## [Supplied records]

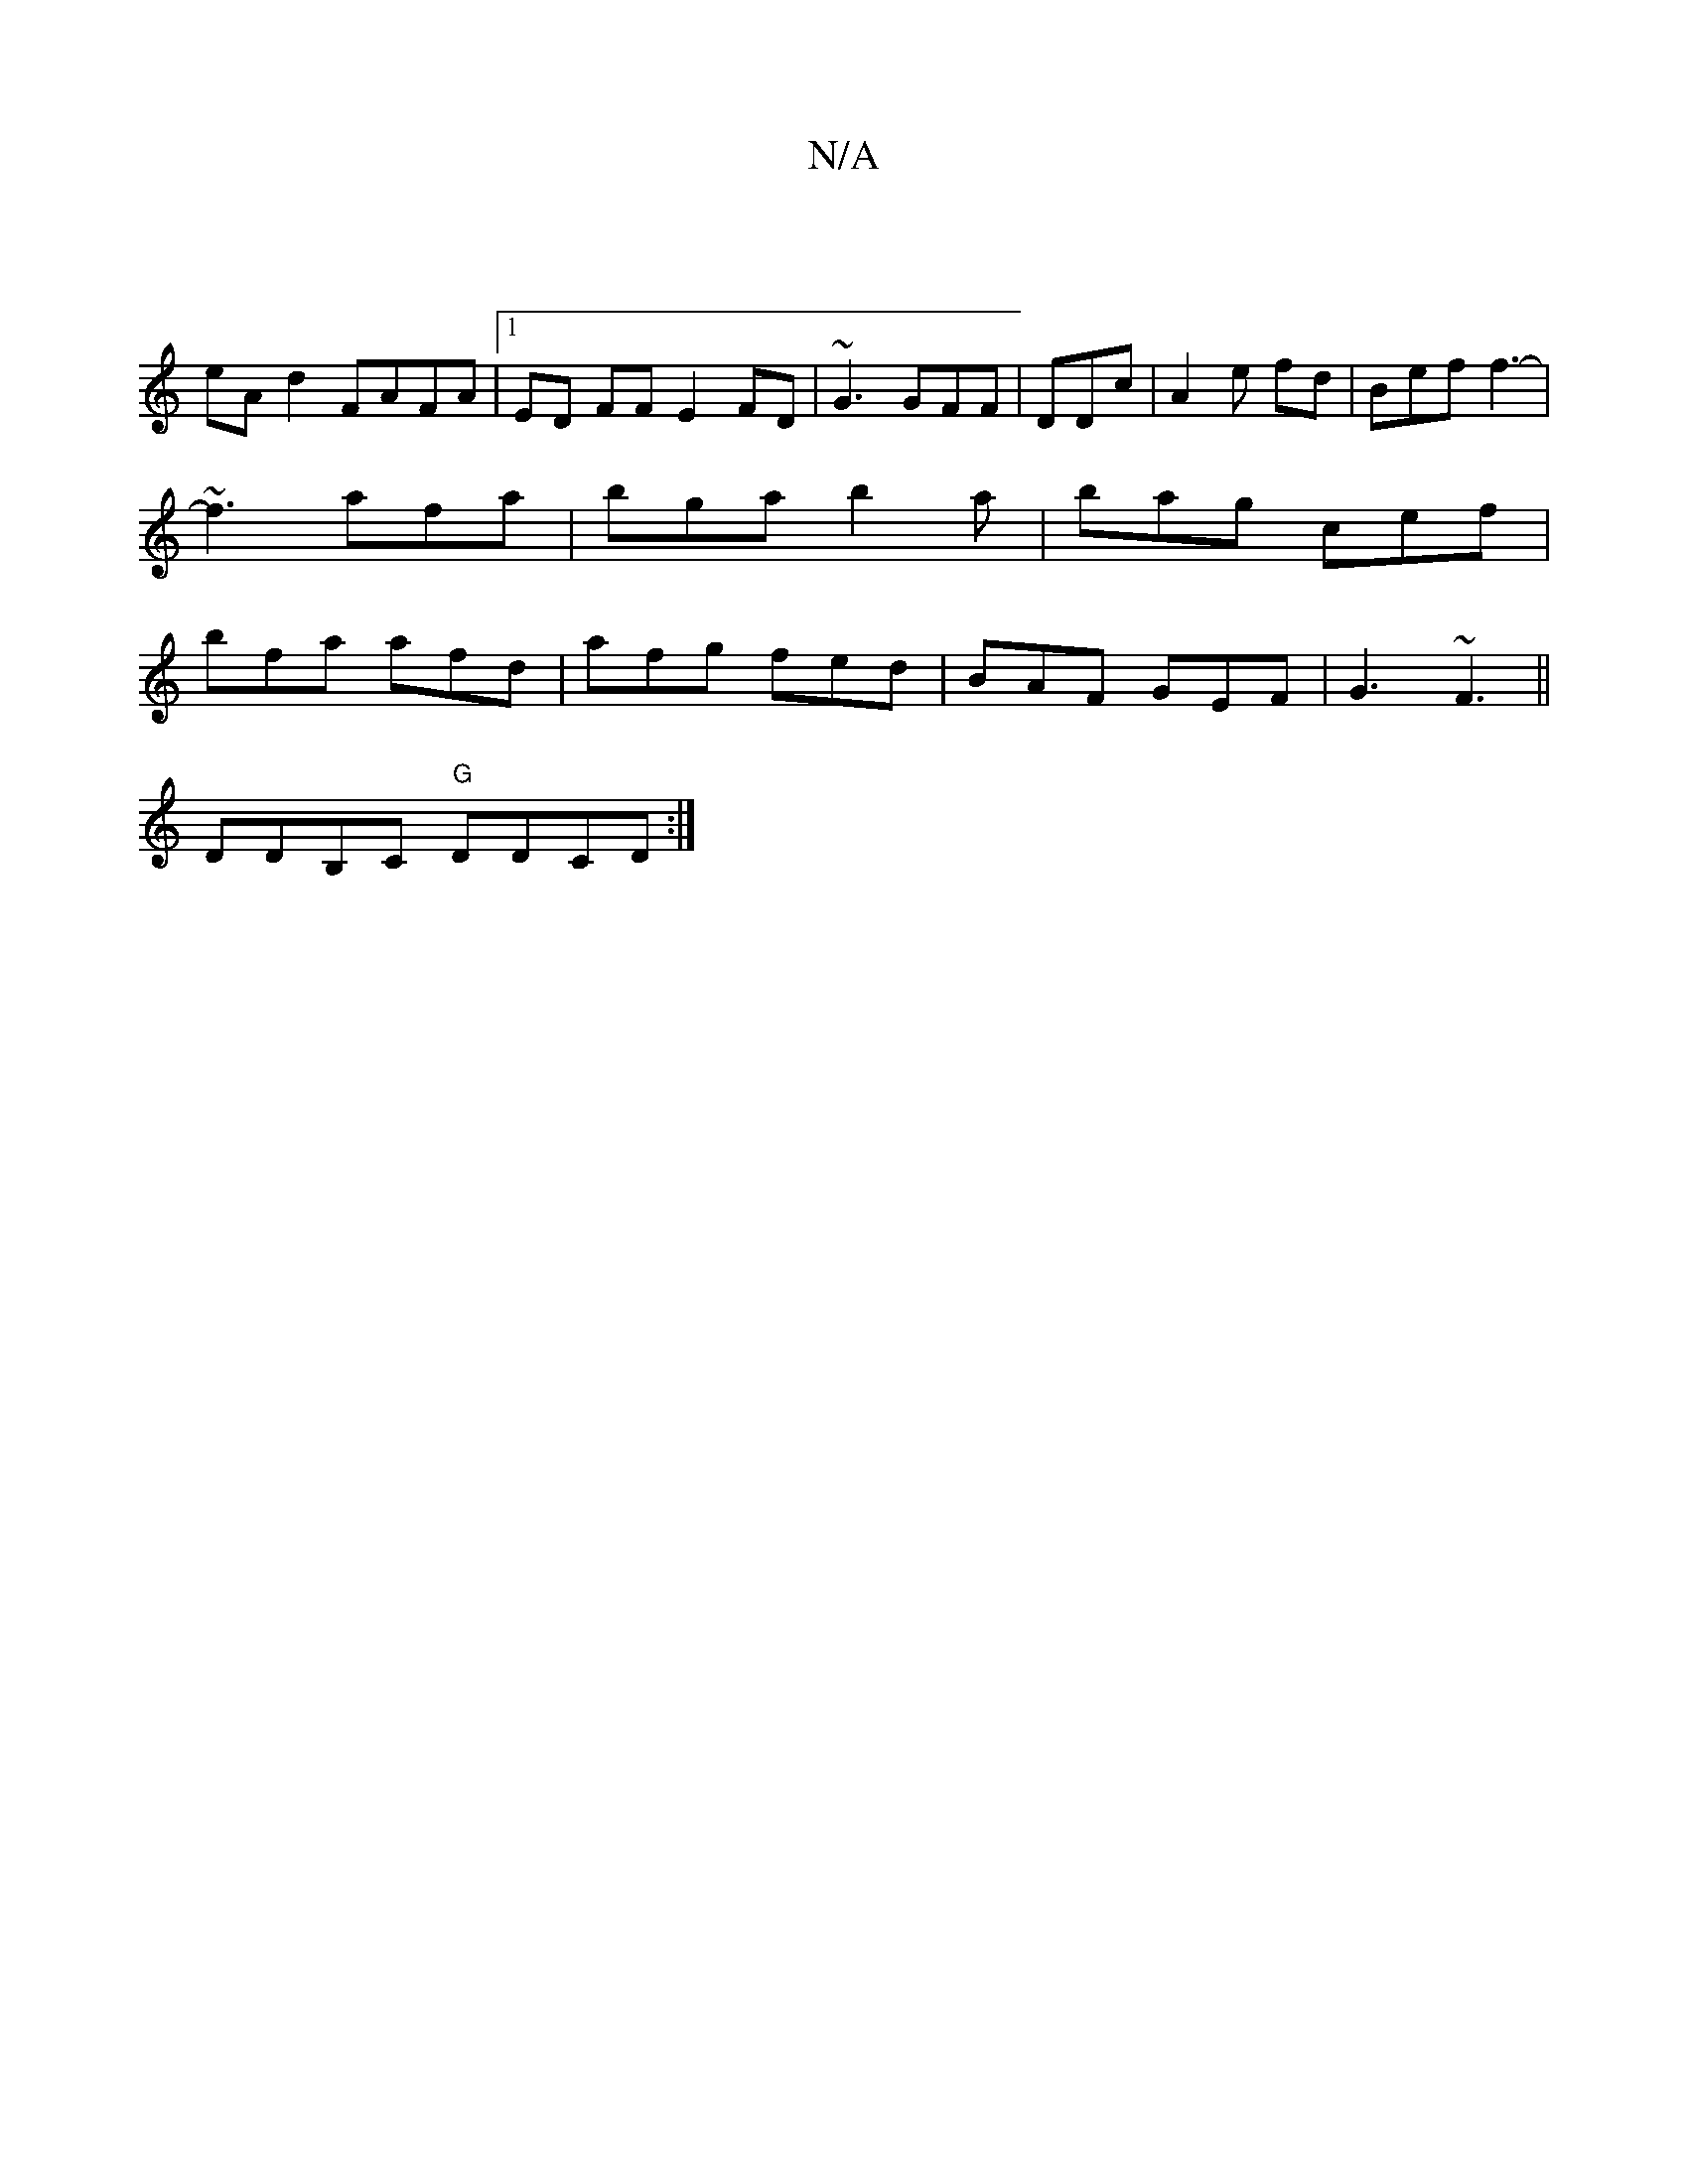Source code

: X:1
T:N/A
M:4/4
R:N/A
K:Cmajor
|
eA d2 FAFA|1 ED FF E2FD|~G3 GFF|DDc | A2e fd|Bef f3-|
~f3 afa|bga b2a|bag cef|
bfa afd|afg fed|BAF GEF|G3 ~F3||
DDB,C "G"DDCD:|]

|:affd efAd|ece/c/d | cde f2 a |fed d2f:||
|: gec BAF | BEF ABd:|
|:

## [Task goal]
From the line holding "eA d2 FAFA|1" down to the last line of the records above, restate each line exactly as written.

## [Written solution]
eA d2 FAFA|1 ED FF E2FD|~G3 GFF|DDc | A2e fd|Bef f3-|
~f3 afa|bga b2a|bag cef|
bfa afd|afg fed|BAF GEF|G3 ~F3||
DDB,C "G"DDCD:|]

|:affd efAd|ece/c/d | cde f2 a |fed d2f:||
|: gec BAF | BEF ABd:|
|:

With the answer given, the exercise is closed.